ExxonMobil has suffered through a disappointing decade. Since 2010, the company’s profits have faltered, its free cash flow has regularly failed to cover payments to investors, and its stock price has fallen by more than 10 percent—even as the Standard & Poor’s 500-stock index almost quadrupled. Central to ExxonMobil’s woes was a string of disappointments in the company’s previously world-class global upstream portfolio, culminating in write-downs of Canadian oil sands projects, multibillion-dollar impairments of U.S. natural gas assets, and failed ventures in Russia.
The company has now placed the Permian Basin, the largest oil-producing region in the United States, at the center of its upstream turnaround plans. ExxonMobil has made a series of high-profile Permian acquisitions in recent years, relying on high-tech horizontal drilling and hydraulic fracturing (fracking) to boost oil and gas output from the region. Despite bumpy progress and shifting targets over the last few years, the company continues to tout its technical and financial excellence in the Permian, recently projecting that it will roughly double its Permian production by 2025.
The findings of this analysis raise troubling questions about the quality of ExxonMobil’s Permian assets.
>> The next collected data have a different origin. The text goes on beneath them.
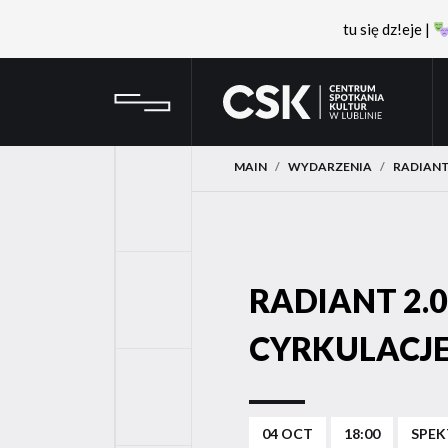
tu się dz!eje |
Przejdź
Przejdź
CSK
do
do
menu
treści
MAIN
WYDARZENIA
RADIANT 
YouTube
RADIANT 2.0 
FaceBook
CYRKULACJ
Instagram
04 OCT
18:00
SPEK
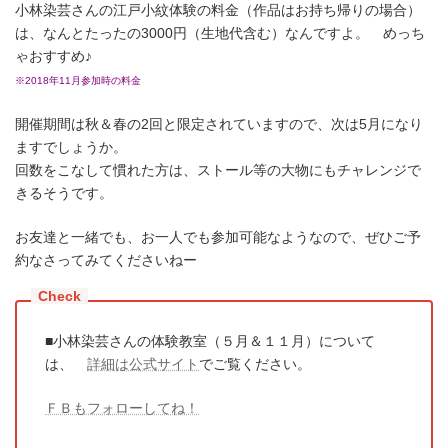
小林染芸さんの江戸小紋体験の料金（作品はお持ち帰りの場合）
は、なんとたったの3000円（生地代含む）なんですよ。 めっち
ゃおすすめ♪
※2018年11月参加時の料金
開催期間は秋＆春の2回と限定されていますので、次は5月になり
ますでしょうか。
回数をこなして慣れた方は、ストール等の大物にもチャレンジで
きるそうです。
お友達と一緒でも、お一人でも参加可能なようなので、ぜひご予
約なさってみてくださいねー
■小林染芸さんの体験教室（５月＆１１月）について
は、
詳細は公式サイト
でご覧ください。
ＦＢもフォローしてね！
ExxonMobil has invited investors to examine the quality of the company’s Permian oil wells as a way of assessing the company’s prospects for a financial and operational comeback. In two recent investor presentations, the company highlighted the performance of its wells within the Delaware Basin, a subregion of the Permian straddling western Texas and southeastern New Mexico, as evidence of its industry-leading performance within America’s top oil-producing basin.
IEEFA has undertaken an independent analysis of ExxonMobil’s position in the Permian. The findings of this analysis raise troubling questions about the quality of ExxonMobil’s Permian assets and their ability to sustain the industry-leading production that the company has been touting to investors.
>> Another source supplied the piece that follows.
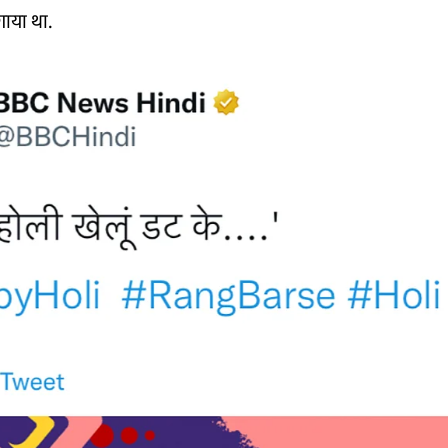
ाया था.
- Although ExxonMobil has claimed that it occupies a leadership position in the Delaware Basin, the company’s actual production per well has slipped since 2018, both absolutely and in comparison with peers.
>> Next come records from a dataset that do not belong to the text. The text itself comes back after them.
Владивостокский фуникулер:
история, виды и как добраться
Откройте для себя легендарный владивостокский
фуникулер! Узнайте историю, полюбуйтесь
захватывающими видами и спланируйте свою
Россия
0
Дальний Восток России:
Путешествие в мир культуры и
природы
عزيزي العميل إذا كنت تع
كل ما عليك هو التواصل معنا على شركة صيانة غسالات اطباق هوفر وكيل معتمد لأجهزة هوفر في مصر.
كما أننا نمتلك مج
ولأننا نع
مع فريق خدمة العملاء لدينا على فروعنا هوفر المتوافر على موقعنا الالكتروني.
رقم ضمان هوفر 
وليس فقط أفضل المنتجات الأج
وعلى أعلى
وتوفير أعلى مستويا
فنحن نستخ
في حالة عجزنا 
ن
- In the Midland Basin, ExxonMobil’s largest Permian holding, the company’s performance is middling, ranking eighth among a peer group of 20, as measured by per-well production.
This analysis raises warning flags for ExxonMobil’s Permian ambitions, and highlights the need for the company to provide greater transparency about the operational and financial performance of the company’s upstream portfolio in general, and its Permian assets in particular.
At a time when many oil companies and analysts predict that the global economy will gradually reduce its reliance on oil and gas, only the highest-performing oil and gas assets can be developed profitably. ExxonMobil is moving forward with a corporate strategy that places the company’s Permian Basin assets at the heart of its operational and financial future. ExxonMobil has touted the exceptional quality of its Permian wells in its drive to reset investor confidence in the company. But IEEFA’s analysis suggests that investors should demand greater clarity about the company’s ability to sustain profitable, industry-leading development in the Permian.
This year’s tumultuous annual meeting, in which shareholders elected three new board members opposed by company management, demonstrated that ExxonMobil’s investors demand greater accountability, responsive climate policy, and improved finances. Examining the quality of the ExxonMobil’s Permian Basin assets, and their future contribution to the company’s finances, should be a key item on the new board’s to-do list.